→ **RECORD EXTRACTS**:

#####

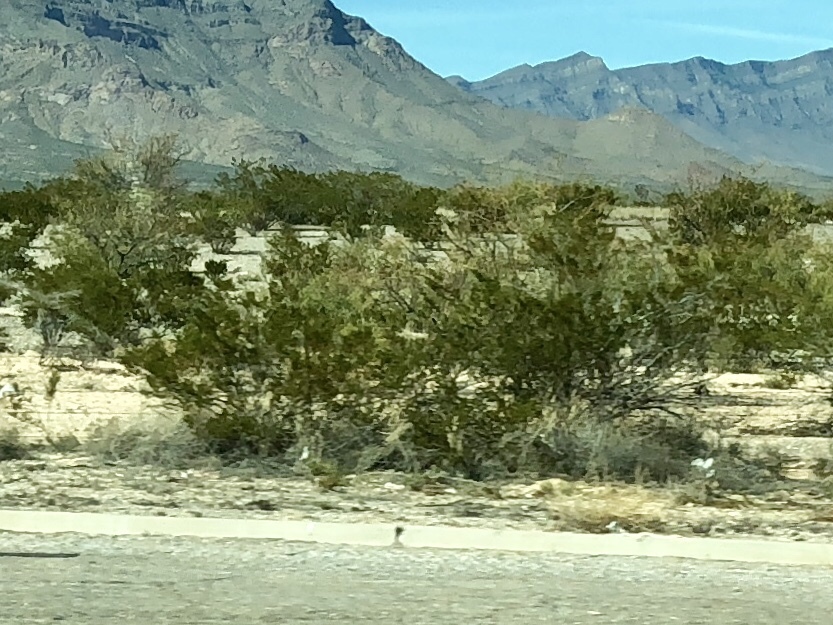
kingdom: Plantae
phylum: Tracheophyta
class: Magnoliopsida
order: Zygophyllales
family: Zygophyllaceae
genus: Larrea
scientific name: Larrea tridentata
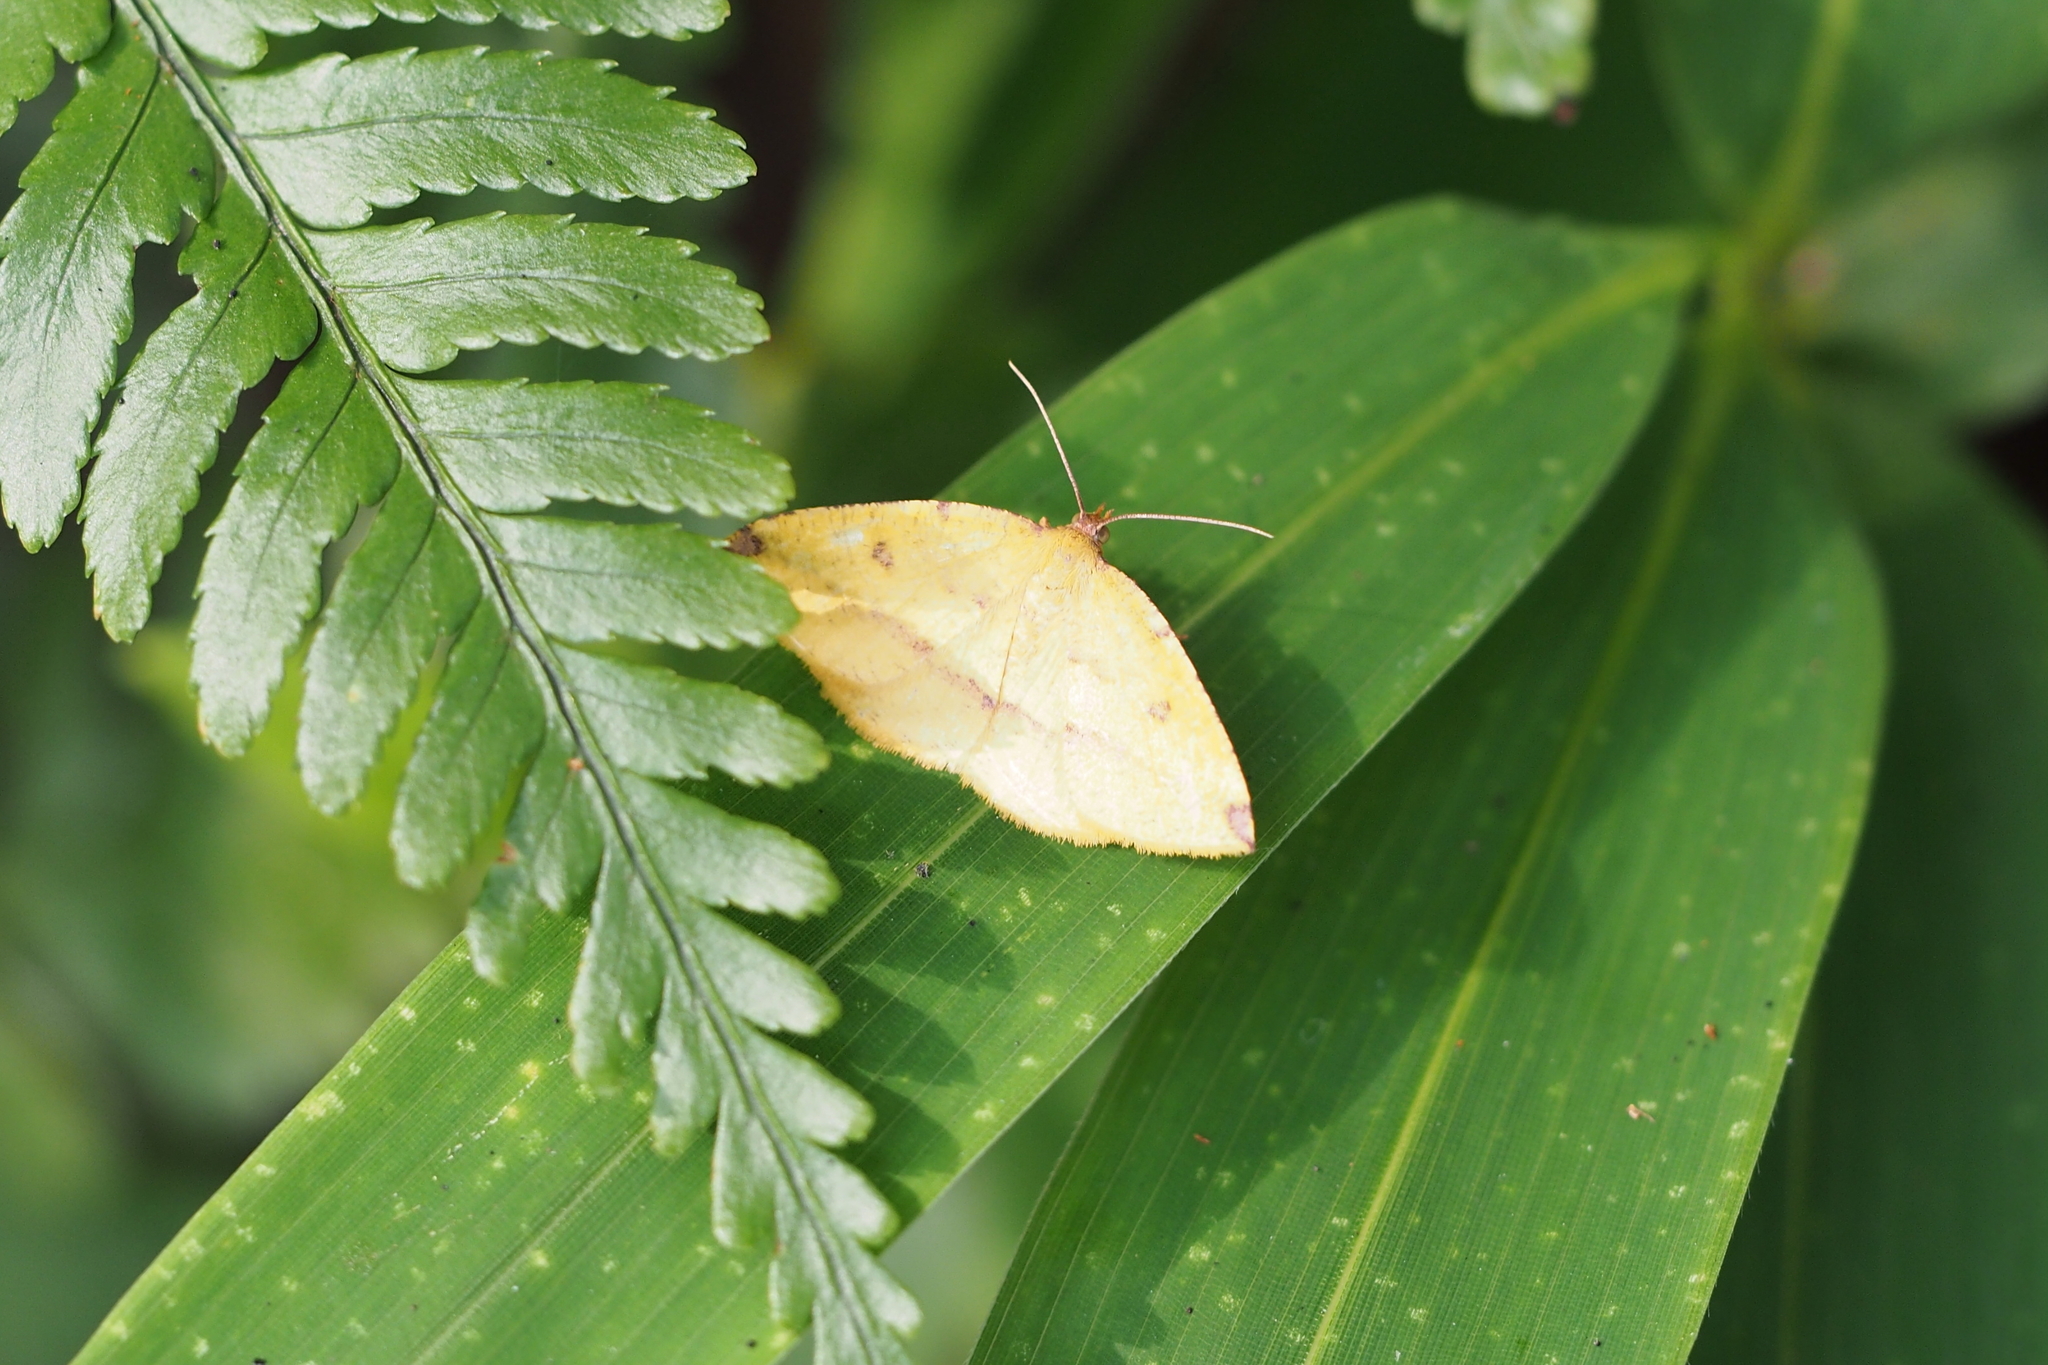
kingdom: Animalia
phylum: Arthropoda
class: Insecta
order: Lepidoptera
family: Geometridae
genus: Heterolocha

#####

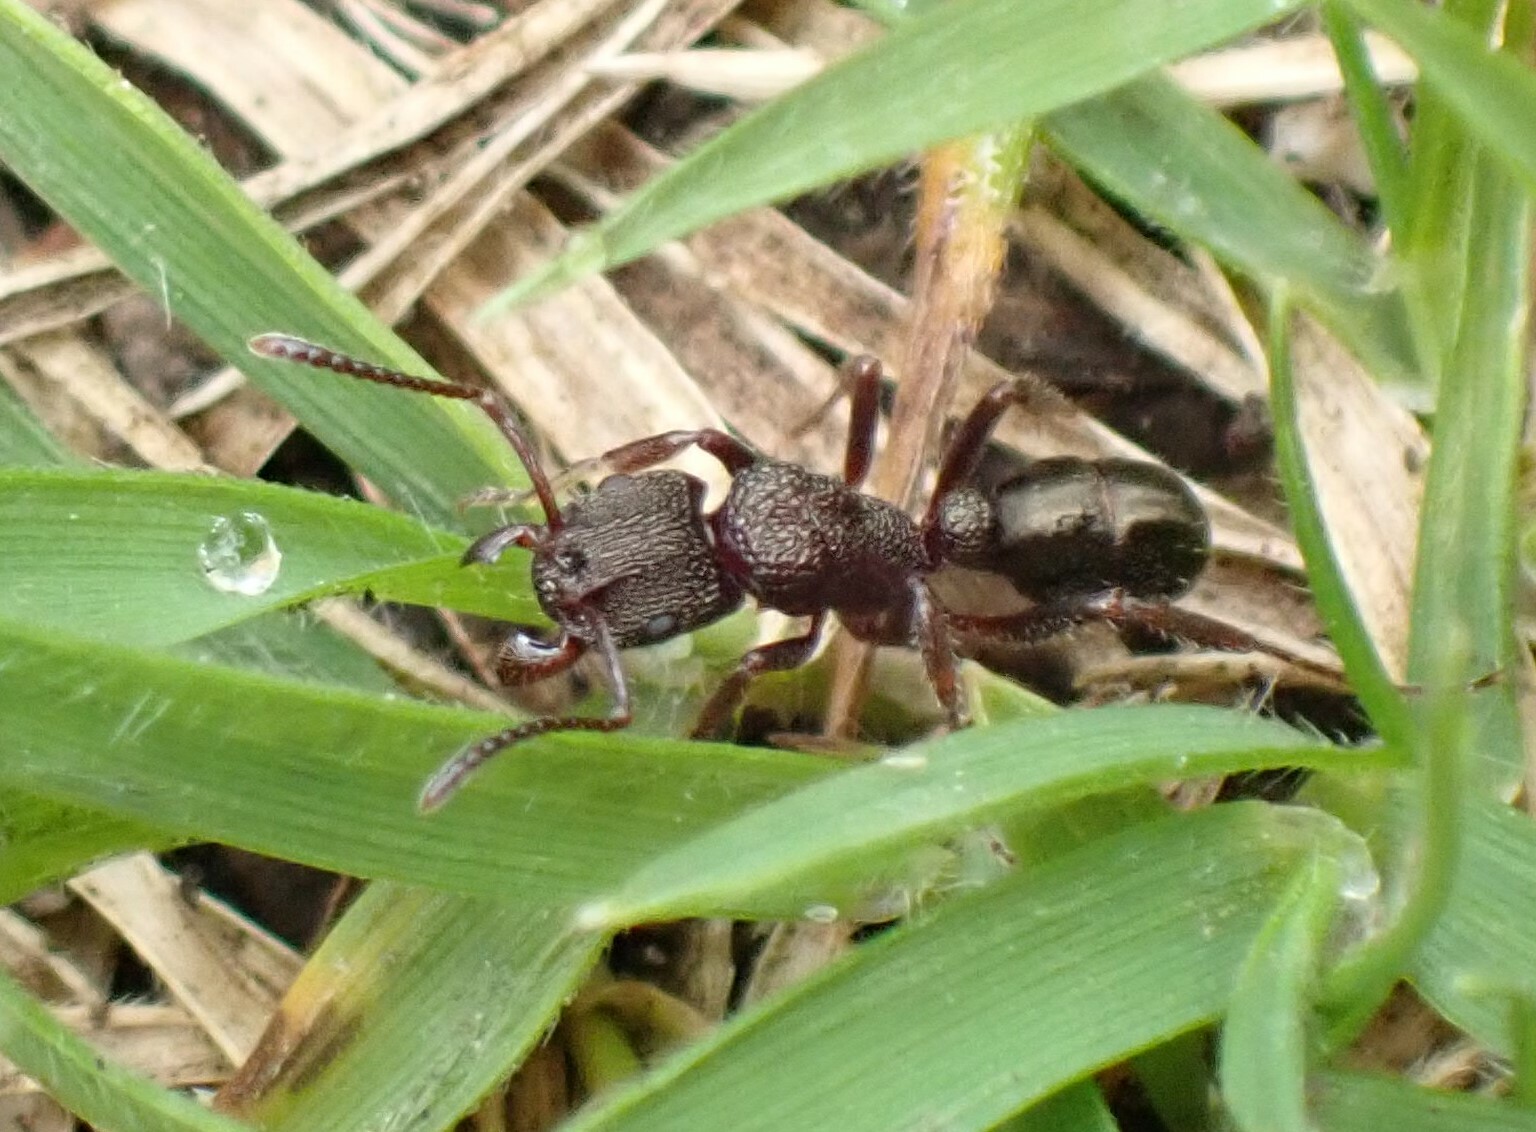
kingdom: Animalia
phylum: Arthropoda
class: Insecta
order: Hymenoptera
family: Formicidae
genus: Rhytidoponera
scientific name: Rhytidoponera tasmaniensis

#####

→ **REQUEST**: Turn the material from the line containing "kingdom: Plantae" up to and including the line containing "family: Geometridae" into a Markdown table with the columns Row and Entry, numbering each line in order and skipping blank lines. Leave the pictures out of the table.

→ **REPLY**:
| Row | Entry |
|---|---|
| 1 | kingdom: Plantae |
| 2 | phylum: Tracheophyta |
| 3 | class: Magnoliopsida |
| 4 | order: Zygophyllales |
| 5 | family: Zygophyllaceae |
| 6 | genus: Larrea |
| 7 | scientific name: Larrea tridentata |
| 8 | kingdom: Animalia |
| 9 | phylum: Arthropoda |
| 10 | class: Insecta |
| 11 | order: Lepidoptera |
| 12 | family: Geometridae |